Федор, увлеченный отцом, выбрался из-за материной спины, снял с вешалки свои новые брюки, вытащил рубашки, нейлоновую куртку. Бросил на отцовский костюм, спросил:
– Сколько будет?
Мамка поднялась тоже, взялась перебирать плечики с платьями, но отец вдруг остановился, взял маму за руки, усадил обратно, Федины вещи сложил в шифоньер. Лицо у него было строгое, неприступное.
– Я виновный, – сказал он, – я и рассчитаюсь. А вы отдыхайте.
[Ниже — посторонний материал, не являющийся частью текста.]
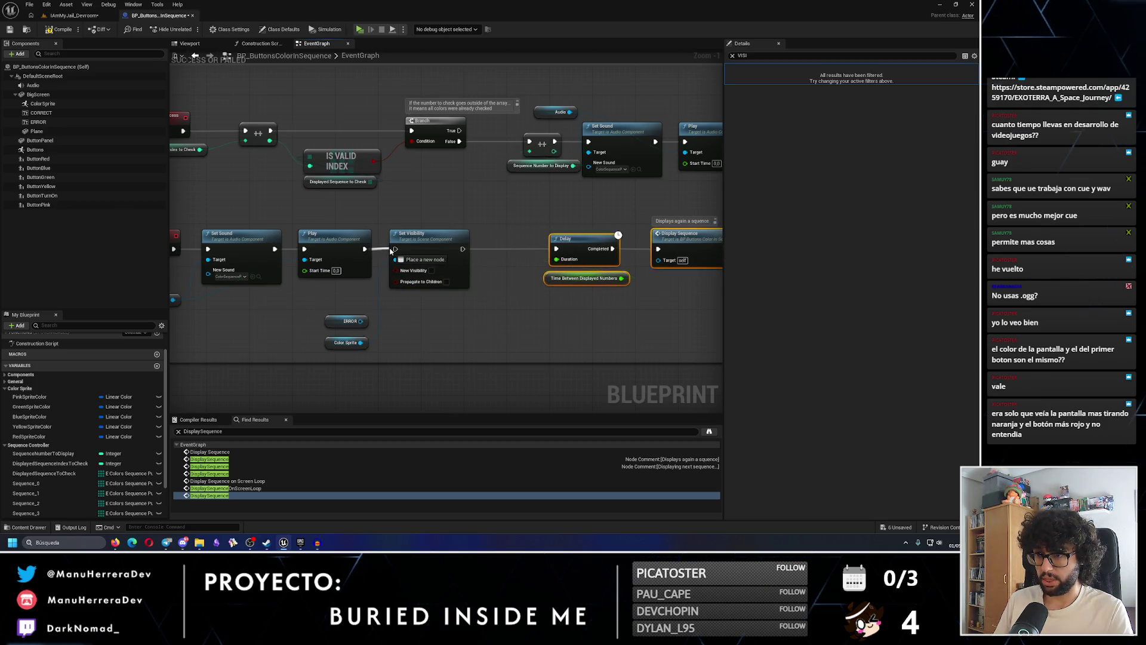
Add an ERROR Set Visibility node chained between the sprite's node and the Delay
{"action": "mouse_move", "coordinate": [356, 317]}
{"action": "left_mouse_down"}
{"action": "mouse_move", "coordinate": [425, 329]}
{"action": "mouse_move", "coordinate": [494, 320]}
{"action": "left_mouse_up"}
{"action": "type", "text": "Set visibility"}
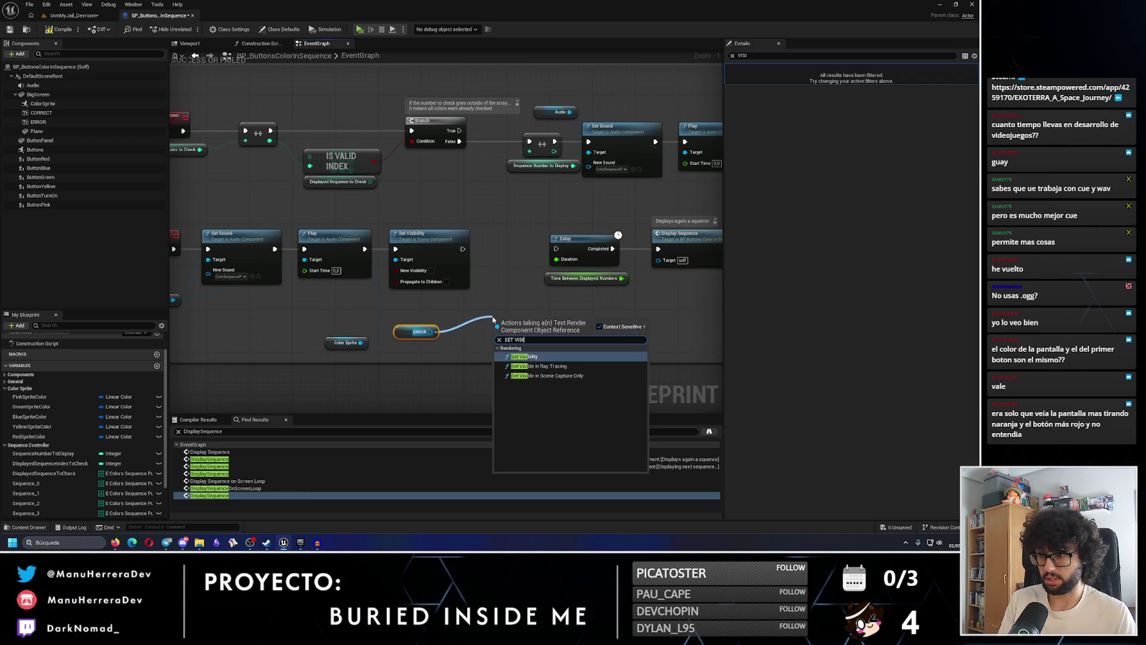
{"action": "key", "text": "Return"}
{"action": "mouse_move", "coordinate": [674, 284]}
{"action": "left_mouse_down"}
{"action": "mouse_move", "coordinate": [529, 246]}
{"action": "mouse_move", "coordinate": [577, 246]}
{"action": "left_mouse_up"}
{"action": "mouse_move", "coordinate": [455, 329]}
{"action": "left_mouse_down"}
{"action": "mouse_move", "coordinate": [443, 243]}
{"action": "mouse_move", "coordinate": [410, 254]}
{"action": "mouse_move", "coordinate": [527, 256]}
{"action": "left_mouse_up"}
{"action": "left_click_drag", "start_coordinate": [370, 358], "coordinate": [284, 328]}
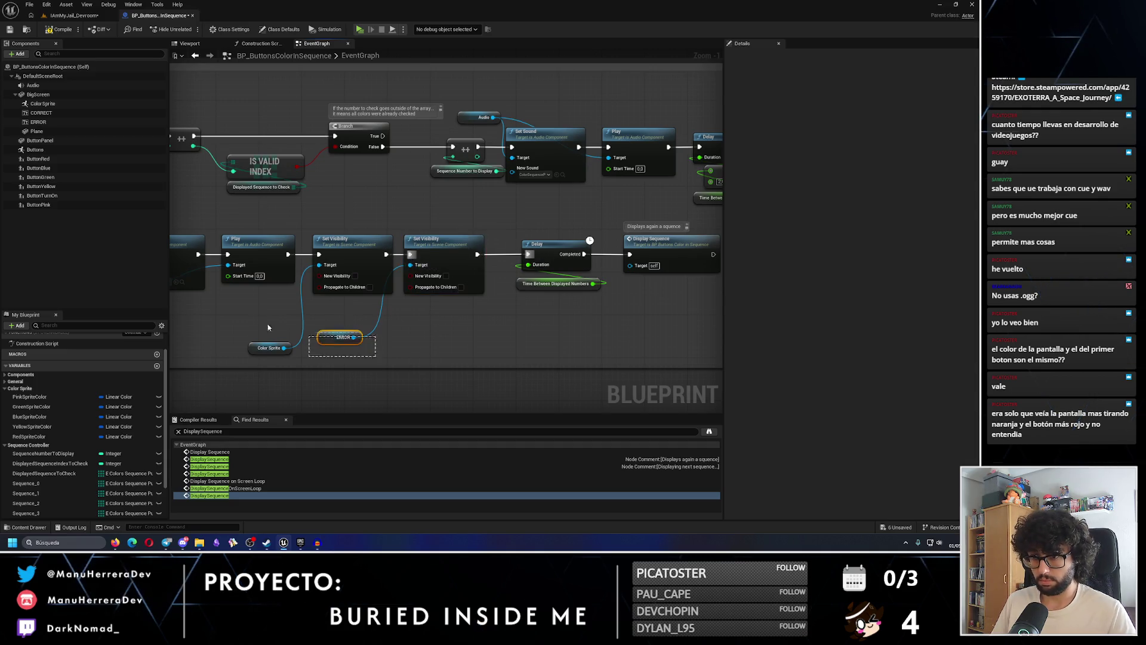
{"action": "left_click", "coordinate": [372, 353]}
{"action": "mouse_move", "coordinate": [287, 342]}
{"action": "left_mouse_down"}
{"action": "mouse_move", "coordinate": [350, 299]}
{"action": "mouse_move", "coordinate": [454, 329]}
{"action": "mouse_move", "coordinate": [357, 336]}
{"action": "mouse_move", "coordinate": [443, 303]}
{"action": "left_mouse_up"}
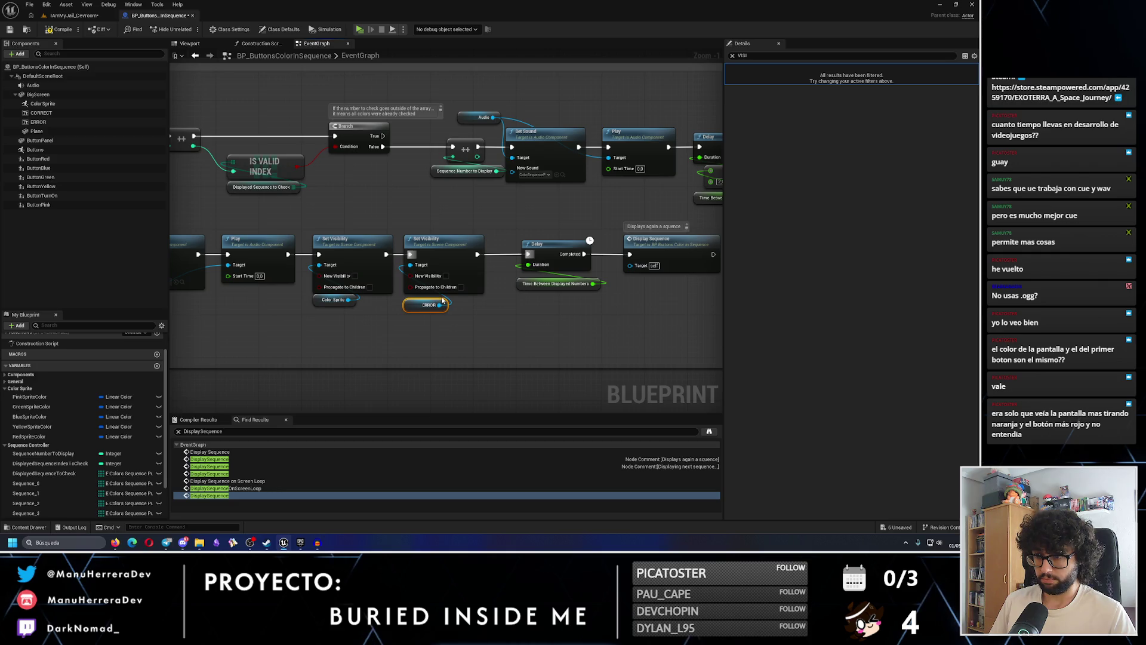
Compile and save, then paste a copy of ERROR's Set Visibility after the Delay
{"action": "left_click_drag", "start_coordinate": [210, 294], "coordinate": [316, 291]}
Мама опять заплакала. Отец к ней подсел, пожалел неуклюже:
– Ну чего, Тонь?
– Гера! – воскликнула мамка. – Чего же тебе мешает всегда-то таким быть, а? Сердце мое не разрывать выпивками своими. Сына собственного щадить!
Отец закурил. Руки у него тряслись – отчего, непонятно. Хрипло сказал:
– Обещание даю! Клянусь вам! Все, конец! – И засмеялся. – Что я, в самом деле, хуже всех? В кино ходить будем, гулять будем. Можно даже в театр.
Неожиданно он маму обнял, потом вдруг вскочил, схватил ее на руки, закружил по комнате, ваза с цветами на пол полетела, грохнуло стекло.
Федор смеялся счастливо, вот и пронесло, все в порядке теперь, посуда к счастью бьется! Кончилось солнечное затмение, опять солнце светит – и когда это было у них в последний раз? Нет, не упомнит Федор, чтоб так было.
Странно устроена жизнь. Когда все нормально, так худо жили, а случилось несчастье – и батяня словно очнулся.
Мама смеялась, батянин хрипловатый смешок ее перебивал, Федор улыбался, глядя на родителей, и не сразу заметил, что дверь открыта и на пороге люди стоят. «Друзья детства» – седой Иван Степанович, Платонов и лысый Егор.
Федор скис: ясное дело, за отцом пришли и сами тепленькие – комната сразу перегаром наполнилась.
Мама и отец гостей позже Федора увидели. Батяня мамку на пол бережно опустил, «друзьям детства» заявил:
– И не ждите. Завязал.
Но друзья, не ответив, прошли в комнату, уселись за стол.
– Ну что, – спросил седой пришедших, – допьем? Грех добру пропадать.
Из чекушки водку в стакан слил, пустил по кругу – каждый хлебнул. Батяня и мамка стояли у стола, удивленно на непрошеных гостей смотрели, ничего понять не могли. Один Федор понимал: у, Мефистофели! Батянины совратители!
Он уже приготовился речь произнести, сказать этим мужикам, чтобы валили отсюда, чтоб больше никогда в этот дом не входили, чтоб дали им жить спокойно – маме, отцу, Феде, чтоб не вмешивались во внутренние дела, как пишут в газетах.